** Opening TEXT BLOCK block **

Anarchistic Relations
1. Introduction
In giving up the anarcho-capitalist framework for distinguishing between legitimate and illegitimate interactions between people, I gave up clarity for greater correctness. This has left my philosophical system, in terms of what I support and do not support, in a state of general flux. This was acceptable, in the sense that being correct is far more there are a million wrong, but quite simple, narratives about the world which everyone but nevertheless establishing some clarity at some point is necessary.
My previous attempt at this, 'Two Principles of Anarchism,' was a good start, but there were a few things wrong with it. To begin with, it analyzed desirable relations from the perspective of the individual, in a roughly first-person way: what any individual would have a reason to respect in another, and what they would not have a reason to respect (the new sense of legitimate and illegitimate in a non-cognitivist moral framework). This is all well and good when it is framed as an ethical treatise, but the new perspective required to re-formulate my views as a political philosophy require a translation from the first person perspective to the third person, and that requires a new philosophical analysis. Additionally, the analysis in 'Two Principles' was purposefully vague, leaving many of the specific implications of what legitimate relations between people would look like up for interpretation on the part of the reader. This, also, was good for the project I was attempting to do, but I nevertheless thing that there are specifics that need filling in even so. Moreover, the beginnings of the theory of 'just price' that I hinted at in that essay require actual elaboration, and I think in doing so, as well as integrating and clarifying my opinions on consent, a third-person picture of legitimate relations might be arrived at.
This essay will be an exploratory attempt at this project, attempting to make clearer the guiding principle that differentiates between legitimate and illegitimate, desirable and undesirable (for me), relations. I will attempt to, incompletely, cover the topic from several different angles, analyze the implications of each angle, and, perhaps, in that dialectic, get closer to a clarification of everything.
2. 1
The autonomy of individuals exists in a multitude of overlapping spheres. Many exercises of an individual's autonomy do not interfere with that of others, such as purely elective and voluntrary interactions, or exercise of control over one's own person and possessions in a way that doesn't interfere with anyone else's, especially when someone doesn't have need of your possessions. On the other hand, many exercises of autonomy do actually interfere with the autonomy of others: leveraging bargaining power to gain control over people, using violence against them, or exercising control over things that other people are actually using or need to use, in order to gain control over them.
Each individual has interests, and in order to protect their ability to achieve those interests, as well as to protect their independence and many other important values, each individual has an interest in asserting their maximum autonomy. For instance, strictly speaking, it would be in my interest to be able to take whatever I wanted from anyone else, without reprecussions. That means that the fullest extent of any person's autonomy is largely incompatible with any (stable) autonomy at all on the part of anyone else. Of course, each other individual has an incentive to assert their own autonomy to its fullest extent in the same manner and for the same reasons, so it would seem that we are at a permanent impasse, a war of all against all, as Hobbes put it: the state of men [sic] without civil society (which state we may properly call the state of nature) is nothing else but a mere war of all against all; and in that war all men [sic] have equal right unto all things.

** Closing TEXT BLOCK block **
** Opening RECORD EXTRACTS block **

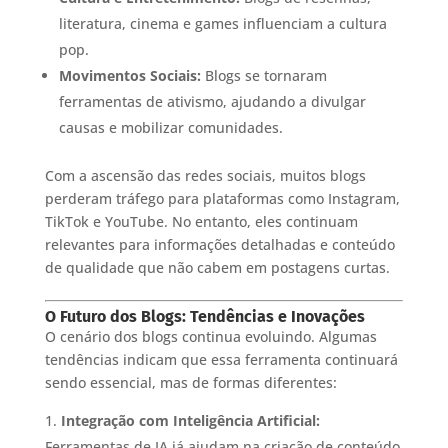
literatura, cinema e games influenciam a cultura
pop.
Movimentos Sociais:
Blogs se tornaram
ferramentas de ativismo, ajudando a divulgar
causas e mobilizar comunidades.
Com a ascensão das redes sociais, muitos blogs
perderam tráfego para plataformas como Instagram,
TikTok e YouTube. No entanto, eles continuam
relevantes para informações detalhadas e conteúdo
de qualidade que não cabem em postagens curtas.
O Futuro dos Blogs: Tendências e Inovações
O cenário dos blogs continua evoluindo. Algumas
tendências indicam que essa ferramenta continuará
sendo essencial, mas de formas diferentes:
Integração com Inteligência Artificial:
Ferramentas de IA já ajudam na criação de conteúdo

** Closing RECORD EXTRACTS block **

TASKS TO COMPLETE:
• 1. In the essay on anarchistic relations, why does the earlier piece 'Two Principles of Anarchism' call for a new philosophical analysis? Answer in one to three sentences.
• 2. Please reproduce the lines of the records word for word, leaving the pictures out.
The records are unrelated to the essay on anarchistic relations.

RESULTS IN ORDER:
• 1. 'Two Principles of Anarchism' analyzed desirable relations from the individual's first-person perspective, which suited an ethical treatise. Recasting those views as a political philosophy requires translating that perspective into the third person, and that translation requires a new analysis.

• 2.
literatura, cinema e games influenciam a cultura
pop.
Movimentos Sociais:
Blogs se tornaram
ferramentas de ativismo, ajudando a divulgar
causas e mobilizar comunidades.
Com a ascensão das redes sociais, muitos blogs
perderam tráfego para plataformas como Instagram,
TikTok e YouTube. No entanto, eles continuam
relevantes para informações detalhadas e conteúdo
de qualidade que não cabem em postagens curtas.
O Futuro dos Blogs: Tendências e Inovações
O cenário dos blogs continua evoluindo. Algumas
tendências indicam que essa ferramenta continuará
sendo essencial, mas de formas diferentes:
Integração com Inteligência Artificial:
Ferramentas de IA já ajudam na criação de conteúdo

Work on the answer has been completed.